Los Consejos de Guerra.

En los Consejos de Guerra se utilizaban tres extrañas figuras jurídicas que de mayor a menor gravedad eran: "rebelión", "auxilio a la rebelión" y "apoyo a la rebelión", invirtiendo el término de rebelde para los vencidos. Otras condenas eran:
exaltación a la rebelión", "tenencia de armas", "sedición", "conspiración", inducción" y deserción.

Había otro segundo procedimiento que seguía al juicio militar y que tenía carácter administrativo, era la aplicación de la responsabilidad civil. Multas económicas que suponía el desembolso de enormes cantidades de dinero (en moneda "nacional"). Le era impuesto a personas, por lo general, de escasa o nula economía, por lo que lo más común era que el Estado aplicase la formula del embargo de las tierras, la casa, los muebles..., de todo.

Esta cruel persecución, se aplicaba -incluso- a las familias de los fusilados, quienes además del sufrimiento originado por la pérdida de un ser querido, se veían abocados muy frecuentemente, a la más absoluta ruina.

Muchos combatientes republicanos, cuando se encontraban ante los Tribunales franquistas, se veían impotentes y desesperados: no podían entender como se les acusaba de rebeldes cuando habían defendido al gobierno legalmente constituido. Los mismos prohombres del régimen -entre ellos Serrano Suñer, cuñado de Franco y Ministro de Asuntos Exteriores- reconocían que se trataba de una "justicia al revés", es decir los rebeldes juzgando como tales a los defensores de la legalidad.

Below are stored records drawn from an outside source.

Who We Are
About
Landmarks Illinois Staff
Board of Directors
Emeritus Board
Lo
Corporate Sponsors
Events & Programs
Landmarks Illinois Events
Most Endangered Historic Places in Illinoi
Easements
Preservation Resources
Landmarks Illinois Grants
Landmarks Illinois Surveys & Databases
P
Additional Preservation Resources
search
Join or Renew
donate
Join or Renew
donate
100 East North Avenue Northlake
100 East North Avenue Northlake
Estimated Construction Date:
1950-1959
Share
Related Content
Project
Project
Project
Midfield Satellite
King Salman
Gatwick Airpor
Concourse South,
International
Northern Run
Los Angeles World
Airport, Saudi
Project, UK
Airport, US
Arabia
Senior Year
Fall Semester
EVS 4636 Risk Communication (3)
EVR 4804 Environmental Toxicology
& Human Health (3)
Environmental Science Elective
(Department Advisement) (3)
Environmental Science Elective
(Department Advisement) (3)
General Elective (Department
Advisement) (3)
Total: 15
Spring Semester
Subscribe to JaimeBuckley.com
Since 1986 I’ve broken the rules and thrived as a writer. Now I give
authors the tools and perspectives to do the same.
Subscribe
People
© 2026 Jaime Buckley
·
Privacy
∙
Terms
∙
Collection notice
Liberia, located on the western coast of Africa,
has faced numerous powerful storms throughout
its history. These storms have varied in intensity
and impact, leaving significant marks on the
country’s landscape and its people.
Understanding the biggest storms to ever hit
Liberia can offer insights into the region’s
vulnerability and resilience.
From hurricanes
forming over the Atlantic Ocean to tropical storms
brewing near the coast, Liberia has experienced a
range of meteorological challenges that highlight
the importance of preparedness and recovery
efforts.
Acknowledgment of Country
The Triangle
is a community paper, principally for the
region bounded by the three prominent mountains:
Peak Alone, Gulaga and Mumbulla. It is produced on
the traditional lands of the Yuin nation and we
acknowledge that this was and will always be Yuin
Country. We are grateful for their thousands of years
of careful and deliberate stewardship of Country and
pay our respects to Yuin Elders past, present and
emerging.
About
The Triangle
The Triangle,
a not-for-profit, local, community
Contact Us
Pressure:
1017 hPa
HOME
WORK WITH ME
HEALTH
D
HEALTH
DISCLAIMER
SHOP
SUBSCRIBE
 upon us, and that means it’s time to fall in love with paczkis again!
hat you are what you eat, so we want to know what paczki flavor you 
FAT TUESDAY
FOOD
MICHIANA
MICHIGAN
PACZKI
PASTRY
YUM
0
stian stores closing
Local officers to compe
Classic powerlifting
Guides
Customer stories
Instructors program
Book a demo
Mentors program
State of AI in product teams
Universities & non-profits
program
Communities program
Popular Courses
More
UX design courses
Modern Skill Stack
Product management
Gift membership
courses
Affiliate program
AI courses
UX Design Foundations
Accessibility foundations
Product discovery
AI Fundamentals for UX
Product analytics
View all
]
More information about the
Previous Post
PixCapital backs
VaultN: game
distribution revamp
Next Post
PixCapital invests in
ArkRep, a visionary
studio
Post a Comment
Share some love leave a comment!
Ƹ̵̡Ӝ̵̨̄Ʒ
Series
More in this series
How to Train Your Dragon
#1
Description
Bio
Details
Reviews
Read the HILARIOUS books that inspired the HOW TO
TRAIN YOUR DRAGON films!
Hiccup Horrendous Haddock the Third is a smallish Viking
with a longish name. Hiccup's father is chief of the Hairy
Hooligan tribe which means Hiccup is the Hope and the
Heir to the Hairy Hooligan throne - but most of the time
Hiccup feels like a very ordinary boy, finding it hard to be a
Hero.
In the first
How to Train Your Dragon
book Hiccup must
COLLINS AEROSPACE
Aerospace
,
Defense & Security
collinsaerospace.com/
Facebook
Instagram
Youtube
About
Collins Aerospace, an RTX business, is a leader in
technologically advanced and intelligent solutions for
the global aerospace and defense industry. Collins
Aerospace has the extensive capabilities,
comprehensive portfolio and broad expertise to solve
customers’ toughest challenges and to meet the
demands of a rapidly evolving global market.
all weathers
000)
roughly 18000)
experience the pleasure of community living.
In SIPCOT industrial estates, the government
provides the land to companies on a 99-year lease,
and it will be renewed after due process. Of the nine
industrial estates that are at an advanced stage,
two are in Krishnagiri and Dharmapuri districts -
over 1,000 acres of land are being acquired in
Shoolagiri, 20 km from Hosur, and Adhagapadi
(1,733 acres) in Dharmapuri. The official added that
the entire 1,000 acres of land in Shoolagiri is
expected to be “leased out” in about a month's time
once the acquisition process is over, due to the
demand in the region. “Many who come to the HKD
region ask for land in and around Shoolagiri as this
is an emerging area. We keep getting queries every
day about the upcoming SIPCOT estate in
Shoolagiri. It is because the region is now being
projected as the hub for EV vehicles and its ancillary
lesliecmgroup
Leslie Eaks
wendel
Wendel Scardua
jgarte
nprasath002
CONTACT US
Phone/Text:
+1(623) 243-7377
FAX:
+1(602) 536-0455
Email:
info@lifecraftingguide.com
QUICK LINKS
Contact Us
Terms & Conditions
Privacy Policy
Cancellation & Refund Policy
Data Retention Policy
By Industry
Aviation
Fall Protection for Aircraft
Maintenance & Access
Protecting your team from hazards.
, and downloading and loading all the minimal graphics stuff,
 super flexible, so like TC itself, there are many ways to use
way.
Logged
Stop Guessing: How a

Los Tribunales basaron su actuación, tanto durante la guerra como en la postguerra, en la aplicación del Código de Justicia Militar, previsto en tiempo de guerra para la población militar y por tanto mucho mas duro que el Código Civil.

La rapidez de los Consejos de Guerra era pasmosa. Era común encontrar reunidas 15 o 20 personas que nada tenían que ver entre si, juzgados por la misma causa, todo ello unido al escaso o nulo papel desempeñado por el defensor, lo que hacía que los juicios careciesen de las mínimas garantías jurídicas.

Cuando se producía la condena a muerte, los familiares podían recabar firmas entre los vecinos del pueblo del acusado, pero debían ser suscritos por el cien por cien de los mismos, requisito imposible si se tenían en cuenta los odios personales suscitados por la guerra, las rencillas, los rencores, etc.

Así todo, incluso llegaron a ser ejecutados algunos sentenciados que habían conseguido obtener la unanimidad de las firmas.